A large-scale screen for reprogramming regulators using OKS/pFind1 and identification of gene’s capacity to cellular reprogramming. (A) The distribution diagram of 21 chromosomes during the generation of iPSCs. (B) Gene ontology (GO) enrichment analysis of top-ranked 1000 genes activated by pFind1. (C) KEGG pathway analysis of top-ranked 1000 genes activated by pFind1. (D) Identification of gene’s capacity to cellular reprogramming. Low ranking genes are labeled in blue; high ranking genes are labeled in red. E is a negative control vector that contains green fluorescent protein (GFP) cassette. All data are represented as mean ± S.D., n = 3. Student t-tests were used for statistics. Asterisks indicate statistical significance: * P < 0.05, **P < 0.01. P(Cpsf4l) = 0.002; P(Slc25a35) = 0.030; P(Cpsf3) = 0.038; P(Sec14l4) = 0.007; P(IFNα) = 0.031

Depending on the location of pFind1 insertion sites, dual function design of pFind1 can result in either loss-of-function or gain-of-function of the gene. We isolated genes that were disrupted (Table S3) and genes that were up-regulated (Table S4). Since our sequencing results indicated that most pFind1 insertions are located in intergenic regions, we mostly focused on gain-of-function aspect in the screen. We ranked these genes that were up-regulated by pFind1 via calculating pFind1 insertion frequency around each gene. To get a global picture of these genes, functional annotations were performed using GO (Gene Ontology) analysis (Fig. 2B) and KEGG (Kyoto encyclopedia of genes and genomes) analysis (Fig. 2C). Many enriched genes were related to well known self-renewal signaling pathways such as Jak-STAT signaling pathway (Raz et al., 1999). The most significantly enriched genes were related to innate immunity pathways. These results suggest innate immunity pathways may be involved in reprogramming.

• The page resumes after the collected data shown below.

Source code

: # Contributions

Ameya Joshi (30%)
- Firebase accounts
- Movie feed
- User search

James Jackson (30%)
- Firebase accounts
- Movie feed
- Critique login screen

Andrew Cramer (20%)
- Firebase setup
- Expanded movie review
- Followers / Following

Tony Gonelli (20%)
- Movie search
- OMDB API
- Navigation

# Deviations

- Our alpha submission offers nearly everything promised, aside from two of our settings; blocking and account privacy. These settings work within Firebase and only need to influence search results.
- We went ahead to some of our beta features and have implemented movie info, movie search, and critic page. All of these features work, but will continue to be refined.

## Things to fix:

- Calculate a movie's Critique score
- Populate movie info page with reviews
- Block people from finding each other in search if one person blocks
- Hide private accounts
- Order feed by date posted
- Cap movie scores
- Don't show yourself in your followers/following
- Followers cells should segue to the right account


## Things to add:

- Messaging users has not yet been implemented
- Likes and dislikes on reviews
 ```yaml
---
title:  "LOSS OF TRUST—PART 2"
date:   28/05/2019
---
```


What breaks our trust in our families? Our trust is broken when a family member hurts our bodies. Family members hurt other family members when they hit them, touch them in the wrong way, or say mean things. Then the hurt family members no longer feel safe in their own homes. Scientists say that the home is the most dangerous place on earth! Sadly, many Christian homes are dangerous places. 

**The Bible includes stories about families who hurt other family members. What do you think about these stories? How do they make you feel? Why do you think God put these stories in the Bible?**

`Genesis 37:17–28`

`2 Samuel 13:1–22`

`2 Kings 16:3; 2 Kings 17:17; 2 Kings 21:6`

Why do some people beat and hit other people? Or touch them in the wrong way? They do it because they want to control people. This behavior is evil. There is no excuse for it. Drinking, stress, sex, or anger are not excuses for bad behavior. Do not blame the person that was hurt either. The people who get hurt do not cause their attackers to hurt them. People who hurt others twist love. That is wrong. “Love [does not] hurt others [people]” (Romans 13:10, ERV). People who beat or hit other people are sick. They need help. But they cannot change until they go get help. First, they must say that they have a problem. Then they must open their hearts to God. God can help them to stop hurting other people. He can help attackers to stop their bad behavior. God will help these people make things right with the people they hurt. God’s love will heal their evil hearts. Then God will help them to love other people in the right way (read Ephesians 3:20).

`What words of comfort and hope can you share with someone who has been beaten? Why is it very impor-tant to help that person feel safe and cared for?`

To further validate our gene ranking list, by comparing with a previously published list of genes that could potentially increase iPSC quality (Wu et al., 2014), we selected 10 genes covering different segments in Table S4 to examine their reprogramming capability. We electroporated each candidate gene’s overexpression vector along with OKS into MEFs and calculated efficiency of iPSC generation. All these genes can promote generation of iPSCs to various extents with a trend that high ranking genes markedly enhanced iPSC generation whereas low ranking genes only had slight effect, although there was no strict correlation (Fig. 2D). These validation results suggest that our gene ranking list from the screen can indeed provide a meaningful reference to evaluate each gene’s reprogramming ability in the future.

In the current study, we developed a new screening method for large-scale screening reprogramming-related genes based on PB transposon technology and NGS. We illustrated the utility of this method by rapid and systematic screening of mouse genome for reprogramming factors. Several features of our method are worth mentioning. First, the use of PB transposon mutagens allowed us to quickly generate a large collection of iPSCs with different insertions covering the entire mouse genome. Second, the gain-of-function design of pFind1 enabled us to perform a genetic screen for reprogramming factors in a sensitized background. Third, combined with deep sequencing and bioinformatic analysis, the distribution of pFind1 insertions can be easily identified, allowing one to address gene function on a large scale. The frequency of PB insertion in our study is not an absolute measure of a gene’s reprogramming ability, but it can very well provide a good starting point for further assessment of each gene’s relevance to reprogramming. This method should have broader applications to reveal genes participating in other biological processes.